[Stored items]
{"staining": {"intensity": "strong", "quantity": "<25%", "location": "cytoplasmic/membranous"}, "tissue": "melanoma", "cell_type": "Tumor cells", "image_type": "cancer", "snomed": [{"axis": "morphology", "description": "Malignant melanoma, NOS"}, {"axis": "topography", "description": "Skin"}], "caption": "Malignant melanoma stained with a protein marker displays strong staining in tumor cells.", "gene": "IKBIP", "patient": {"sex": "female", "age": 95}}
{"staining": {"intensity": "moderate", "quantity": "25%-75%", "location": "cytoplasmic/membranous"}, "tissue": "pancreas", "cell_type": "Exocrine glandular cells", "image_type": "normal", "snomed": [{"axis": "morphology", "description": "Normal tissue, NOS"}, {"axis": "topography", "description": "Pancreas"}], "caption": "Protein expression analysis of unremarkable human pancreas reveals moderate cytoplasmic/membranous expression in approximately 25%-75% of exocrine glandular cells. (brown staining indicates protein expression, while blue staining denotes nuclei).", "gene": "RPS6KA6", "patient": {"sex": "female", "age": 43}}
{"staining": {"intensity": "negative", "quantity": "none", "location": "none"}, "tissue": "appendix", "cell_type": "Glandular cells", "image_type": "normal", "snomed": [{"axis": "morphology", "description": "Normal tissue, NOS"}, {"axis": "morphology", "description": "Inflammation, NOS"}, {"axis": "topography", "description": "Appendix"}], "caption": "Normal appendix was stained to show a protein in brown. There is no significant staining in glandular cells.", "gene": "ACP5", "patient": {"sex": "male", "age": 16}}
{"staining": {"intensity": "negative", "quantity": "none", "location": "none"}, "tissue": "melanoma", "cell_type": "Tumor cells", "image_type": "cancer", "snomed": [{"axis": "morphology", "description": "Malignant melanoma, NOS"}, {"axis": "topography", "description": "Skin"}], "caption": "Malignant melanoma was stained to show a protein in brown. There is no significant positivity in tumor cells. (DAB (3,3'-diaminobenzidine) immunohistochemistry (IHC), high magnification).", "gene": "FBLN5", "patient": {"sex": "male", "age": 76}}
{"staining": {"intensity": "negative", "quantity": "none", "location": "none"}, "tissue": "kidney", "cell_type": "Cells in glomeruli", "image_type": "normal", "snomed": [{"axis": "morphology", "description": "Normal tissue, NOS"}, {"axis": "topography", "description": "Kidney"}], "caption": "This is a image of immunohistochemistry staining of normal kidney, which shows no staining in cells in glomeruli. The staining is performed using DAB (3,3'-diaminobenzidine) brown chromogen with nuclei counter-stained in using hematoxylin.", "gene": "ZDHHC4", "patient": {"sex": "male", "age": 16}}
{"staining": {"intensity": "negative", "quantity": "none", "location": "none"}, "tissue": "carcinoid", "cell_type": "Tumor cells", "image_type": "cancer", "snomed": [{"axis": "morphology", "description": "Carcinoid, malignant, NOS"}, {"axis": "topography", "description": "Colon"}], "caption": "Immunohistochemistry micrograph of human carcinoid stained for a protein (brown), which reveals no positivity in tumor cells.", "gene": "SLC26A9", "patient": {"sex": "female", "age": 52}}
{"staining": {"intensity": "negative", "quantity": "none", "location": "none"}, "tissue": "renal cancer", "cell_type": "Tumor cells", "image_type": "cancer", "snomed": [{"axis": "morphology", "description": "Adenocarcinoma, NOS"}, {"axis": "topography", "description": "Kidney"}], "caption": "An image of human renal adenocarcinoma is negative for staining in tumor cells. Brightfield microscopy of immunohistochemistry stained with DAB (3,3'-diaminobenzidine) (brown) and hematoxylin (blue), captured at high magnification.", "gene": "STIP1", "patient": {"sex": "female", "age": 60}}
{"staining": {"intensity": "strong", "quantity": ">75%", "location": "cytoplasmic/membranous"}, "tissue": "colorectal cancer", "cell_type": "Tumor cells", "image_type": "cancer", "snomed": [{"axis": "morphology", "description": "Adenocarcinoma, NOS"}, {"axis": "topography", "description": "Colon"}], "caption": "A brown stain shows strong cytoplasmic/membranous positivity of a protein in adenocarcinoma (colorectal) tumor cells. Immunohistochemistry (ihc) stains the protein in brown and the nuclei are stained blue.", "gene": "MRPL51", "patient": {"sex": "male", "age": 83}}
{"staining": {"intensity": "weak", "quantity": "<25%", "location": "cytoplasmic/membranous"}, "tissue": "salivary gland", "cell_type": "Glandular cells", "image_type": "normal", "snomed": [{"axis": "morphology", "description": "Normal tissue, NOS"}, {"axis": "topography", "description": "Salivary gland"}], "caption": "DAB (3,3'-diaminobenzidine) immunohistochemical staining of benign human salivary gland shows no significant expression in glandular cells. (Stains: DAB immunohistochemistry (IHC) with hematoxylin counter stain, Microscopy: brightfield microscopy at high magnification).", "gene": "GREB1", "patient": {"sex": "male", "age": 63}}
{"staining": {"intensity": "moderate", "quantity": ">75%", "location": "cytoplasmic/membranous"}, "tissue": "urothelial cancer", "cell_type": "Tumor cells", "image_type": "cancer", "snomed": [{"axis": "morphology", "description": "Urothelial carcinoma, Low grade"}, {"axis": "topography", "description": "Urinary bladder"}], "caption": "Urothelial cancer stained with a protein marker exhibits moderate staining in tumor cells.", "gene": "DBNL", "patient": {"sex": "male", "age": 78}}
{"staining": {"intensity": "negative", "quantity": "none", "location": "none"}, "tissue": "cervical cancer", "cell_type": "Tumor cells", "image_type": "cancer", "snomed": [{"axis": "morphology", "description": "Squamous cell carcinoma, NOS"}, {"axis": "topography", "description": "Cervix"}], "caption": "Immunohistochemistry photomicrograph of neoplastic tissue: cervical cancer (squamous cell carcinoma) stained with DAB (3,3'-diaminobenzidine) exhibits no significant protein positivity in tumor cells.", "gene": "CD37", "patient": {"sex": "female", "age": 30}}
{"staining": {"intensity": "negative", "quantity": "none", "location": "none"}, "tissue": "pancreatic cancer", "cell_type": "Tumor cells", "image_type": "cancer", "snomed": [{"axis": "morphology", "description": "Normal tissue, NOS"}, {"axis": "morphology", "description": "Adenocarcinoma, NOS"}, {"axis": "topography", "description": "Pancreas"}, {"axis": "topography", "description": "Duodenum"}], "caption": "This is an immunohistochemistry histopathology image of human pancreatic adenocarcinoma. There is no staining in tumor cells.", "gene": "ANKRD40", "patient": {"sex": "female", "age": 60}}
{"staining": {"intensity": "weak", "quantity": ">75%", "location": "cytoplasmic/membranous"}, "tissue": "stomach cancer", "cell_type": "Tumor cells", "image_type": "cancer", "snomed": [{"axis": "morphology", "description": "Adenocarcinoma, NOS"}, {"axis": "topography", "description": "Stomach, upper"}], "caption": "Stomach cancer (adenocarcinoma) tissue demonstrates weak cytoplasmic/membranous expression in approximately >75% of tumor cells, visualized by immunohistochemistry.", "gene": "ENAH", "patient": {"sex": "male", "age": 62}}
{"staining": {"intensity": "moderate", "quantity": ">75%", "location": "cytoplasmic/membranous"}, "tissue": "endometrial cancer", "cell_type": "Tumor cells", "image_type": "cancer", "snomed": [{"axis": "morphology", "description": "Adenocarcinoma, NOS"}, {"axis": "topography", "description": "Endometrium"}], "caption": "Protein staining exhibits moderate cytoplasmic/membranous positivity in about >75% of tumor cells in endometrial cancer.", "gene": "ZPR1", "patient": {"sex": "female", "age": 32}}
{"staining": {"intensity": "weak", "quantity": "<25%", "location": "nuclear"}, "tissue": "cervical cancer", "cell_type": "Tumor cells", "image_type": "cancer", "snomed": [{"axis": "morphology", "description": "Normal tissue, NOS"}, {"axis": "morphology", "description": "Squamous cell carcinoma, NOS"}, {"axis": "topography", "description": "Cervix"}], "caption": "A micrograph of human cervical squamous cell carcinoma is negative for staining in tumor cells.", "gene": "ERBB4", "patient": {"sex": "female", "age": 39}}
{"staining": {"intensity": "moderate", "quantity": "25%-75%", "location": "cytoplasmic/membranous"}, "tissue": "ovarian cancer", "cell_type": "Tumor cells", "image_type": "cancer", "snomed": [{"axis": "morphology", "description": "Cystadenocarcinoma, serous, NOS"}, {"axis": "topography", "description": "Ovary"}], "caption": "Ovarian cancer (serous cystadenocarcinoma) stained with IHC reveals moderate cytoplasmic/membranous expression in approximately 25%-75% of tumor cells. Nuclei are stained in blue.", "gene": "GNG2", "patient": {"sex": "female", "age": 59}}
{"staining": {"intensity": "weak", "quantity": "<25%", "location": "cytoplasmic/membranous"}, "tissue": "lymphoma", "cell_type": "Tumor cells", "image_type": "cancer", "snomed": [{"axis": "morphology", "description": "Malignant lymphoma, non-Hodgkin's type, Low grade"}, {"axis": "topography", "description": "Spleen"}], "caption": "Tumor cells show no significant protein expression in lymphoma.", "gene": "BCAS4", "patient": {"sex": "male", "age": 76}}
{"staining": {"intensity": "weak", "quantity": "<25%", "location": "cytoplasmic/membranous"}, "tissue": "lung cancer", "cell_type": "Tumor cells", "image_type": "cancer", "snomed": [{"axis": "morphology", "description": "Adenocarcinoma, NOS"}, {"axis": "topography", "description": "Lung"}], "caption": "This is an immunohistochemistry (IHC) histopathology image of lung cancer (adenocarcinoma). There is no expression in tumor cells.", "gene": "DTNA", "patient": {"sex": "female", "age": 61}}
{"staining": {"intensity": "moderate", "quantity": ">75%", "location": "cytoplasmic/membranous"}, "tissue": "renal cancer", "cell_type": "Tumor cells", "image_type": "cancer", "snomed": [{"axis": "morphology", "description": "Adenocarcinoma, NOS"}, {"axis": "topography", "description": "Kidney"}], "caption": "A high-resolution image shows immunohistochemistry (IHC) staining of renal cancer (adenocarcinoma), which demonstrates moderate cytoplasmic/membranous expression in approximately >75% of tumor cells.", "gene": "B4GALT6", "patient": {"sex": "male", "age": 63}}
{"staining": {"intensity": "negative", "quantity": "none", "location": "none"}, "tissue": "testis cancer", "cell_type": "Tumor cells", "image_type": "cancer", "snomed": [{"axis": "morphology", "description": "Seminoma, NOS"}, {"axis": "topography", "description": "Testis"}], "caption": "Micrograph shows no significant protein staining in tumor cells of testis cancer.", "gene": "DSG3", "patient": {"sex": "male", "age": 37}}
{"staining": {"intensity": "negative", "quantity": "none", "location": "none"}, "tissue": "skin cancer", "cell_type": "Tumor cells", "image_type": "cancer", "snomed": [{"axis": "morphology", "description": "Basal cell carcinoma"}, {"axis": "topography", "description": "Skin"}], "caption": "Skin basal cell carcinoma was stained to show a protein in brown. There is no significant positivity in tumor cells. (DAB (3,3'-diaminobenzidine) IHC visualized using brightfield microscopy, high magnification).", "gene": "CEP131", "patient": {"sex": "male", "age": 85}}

## Instructions for the task
Each line from the top of the data, up to and including the line that contains "expression analysis of", should be set down exactly.

## Solution below
{"staining": {"intensity": "strong", "quantity": "<25%", "location": "cytoplasmic/membranous"}, "tissue": "melanoma", "cell_type": "Tumor cells", "image_type": "cancer", "snomed": [{"axis": "morphology", "description": "Malignant melanoma, NOS"}, {"axis": "topography", "description": "Skin"}], "caption": "Malignant melanoma stained with a protein marker displays strong staining in tumor cells.", "gene": "IKBIP", "patient": {"sex": "female", "age": 95}}
{"staining": {"intensity": "moderate", "quantity": "25%-75%", "location": "cytoplasmic/membranous"}, "tissue": "pancreas", "cell_type": "Exocrine glandular cells", "image_type": "normal", "snomed": [{"axis": "morphology", "description": "Normal tissue, NOS"}, {"axis": "topography", "description": "Pancreas"}], "caption": "Protein expression analysis of unremarkable human pancreas reveals moderate cytoplasmic/membranous expression in approximately 25%-75% of exocrine glandular cells. (brown staining indicates protein expression, while blue staining denotes nuclei).", "gene": "RPS6KA6", "patient": {"sex": "female", "age": 43}}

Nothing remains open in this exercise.